- **Brano di partenza**
○ ○ ○ ○ ○ ○ ○
Gli imbottigliatori indipendenti nel whiskey irlandese – 2

Seconda parte dell'analisi sulla storia dei bonder in Irlanda
Adattamento di un articolo di Mark McLaughlin per Irish Whiskey Magazine

Nell’articolo precedente abbiamo parlato dell’importanza storica degli imbottigliamenti indipendenti (IB) e come sia una categoria che non vada sottovalutata: questa attività, in negativo come in positivo, ha aiutato a dare forma al futuro del whiskey irlandese, influendo sulla creazione e sul successo di alcuni marchi molto noti e amati.

Riprendendo la nostra esplorazione, è evidente come il crollo e la rinascita del whiskey irlandese siano legati agli IB, essendo stati parte attiva degli eventi lungo la storia.
Nel pieno del collasso del whiskey irlandese, tra il 1933 e il 1966, con la fine del Proibizionismo negli Stati Uniti, il settore non fu in grado di capitalizzare la nuova domanda di whiskey dato che le instabilità politiche del paese portarono a distillazioni intermittenti e al prosciugamento delle riserve. Questo mentre i cugini scozzesi, che avevano abbracciato la distillazione a colonna da oltre mezzo secolo diventando maestri nell’arte del blending, divennero non solo una valida alternativa al whiskey irlandese, ma il whisky per antonomasia negli Stati Uniti. Questo mise il settore del whiskey irlandese sotto una forte pressione, portando diverse distillerie alla chiusura, ma secondo molti fu la pessima gestione delle scorte causata dai limiti imposti sull’esportazione dal nuovo Stato Libero d’Irlanda a dare il colpo di grazia. L’obbligo di destinare buona parte della produzione al mercato interno, per aumentare gli introiti provenienti dalle tasse, portò molte piccole realtà a finire soffocate, non potendo competere con i marchi più grandi.

Quanta importanza ciò abbia avuto nell’evolversi degli IB si può capire guardando alla storia del marchio Tullamore D.E.W. Sappiamo che la chiusura della loro distilleria nel 1954 non mise la parola fine al marchio: con i magazzini ormai semi-vuoti, strinsero un accordo con John Powers & Son negli anni ’60 per acquisire i diritti sul marchio.
○ ○ ○ ○ ○ ○ ○
- **Record forniti**

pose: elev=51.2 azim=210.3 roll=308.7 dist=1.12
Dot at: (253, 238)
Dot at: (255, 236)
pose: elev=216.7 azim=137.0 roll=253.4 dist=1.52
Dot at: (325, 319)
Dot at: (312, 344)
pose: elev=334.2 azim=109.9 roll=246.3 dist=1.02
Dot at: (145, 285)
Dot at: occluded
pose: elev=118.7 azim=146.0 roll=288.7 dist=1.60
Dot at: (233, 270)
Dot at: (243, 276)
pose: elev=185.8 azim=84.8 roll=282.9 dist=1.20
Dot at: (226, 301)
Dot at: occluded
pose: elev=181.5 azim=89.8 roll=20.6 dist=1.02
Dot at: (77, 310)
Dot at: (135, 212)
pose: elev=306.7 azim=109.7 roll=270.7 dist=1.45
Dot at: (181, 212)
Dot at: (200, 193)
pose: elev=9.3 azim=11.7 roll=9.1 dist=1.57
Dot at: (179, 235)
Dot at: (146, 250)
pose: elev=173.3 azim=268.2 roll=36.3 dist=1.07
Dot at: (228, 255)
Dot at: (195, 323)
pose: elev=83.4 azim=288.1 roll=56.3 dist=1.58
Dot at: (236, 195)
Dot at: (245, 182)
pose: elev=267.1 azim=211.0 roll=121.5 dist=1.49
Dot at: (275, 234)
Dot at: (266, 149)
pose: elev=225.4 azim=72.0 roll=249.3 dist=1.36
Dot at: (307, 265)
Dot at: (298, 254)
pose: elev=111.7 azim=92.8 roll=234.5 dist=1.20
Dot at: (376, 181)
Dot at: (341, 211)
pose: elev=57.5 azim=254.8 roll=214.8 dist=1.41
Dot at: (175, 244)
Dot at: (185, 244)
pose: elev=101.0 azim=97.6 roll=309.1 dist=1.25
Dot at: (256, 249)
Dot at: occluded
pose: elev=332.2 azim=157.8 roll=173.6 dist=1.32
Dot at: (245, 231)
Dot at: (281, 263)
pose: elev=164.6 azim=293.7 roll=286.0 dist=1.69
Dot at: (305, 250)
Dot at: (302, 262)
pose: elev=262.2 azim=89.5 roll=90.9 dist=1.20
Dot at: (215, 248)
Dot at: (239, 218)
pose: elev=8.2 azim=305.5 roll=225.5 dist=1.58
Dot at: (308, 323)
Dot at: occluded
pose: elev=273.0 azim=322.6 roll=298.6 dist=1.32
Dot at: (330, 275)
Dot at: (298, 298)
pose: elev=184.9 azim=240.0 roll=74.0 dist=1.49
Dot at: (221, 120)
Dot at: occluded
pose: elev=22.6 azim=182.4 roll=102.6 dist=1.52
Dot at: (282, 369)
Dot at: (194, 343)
○ ○ ○ ○ ○ ○ ○
- **Sfida**
Rispondi a queste domande sul brano sugli imbottigliatori indipendenti:
(a) Tra quali anni si colloca il collasso del whiskey irlandese?
(b) Quale tipo di distillazione avevano abbracciato gli scozzesi da oltre mezzo secolo?
(c) In che anno chiuse la distilleria di Tullamore D.E.W.?
Per rispondere serve soltanto il brano sugli imbottigliatori indipendenti.

- **Risultato**
(a) Tra il 1933 e il 1966.
(b) La distillazione a colonna.
(c) Nel 1954.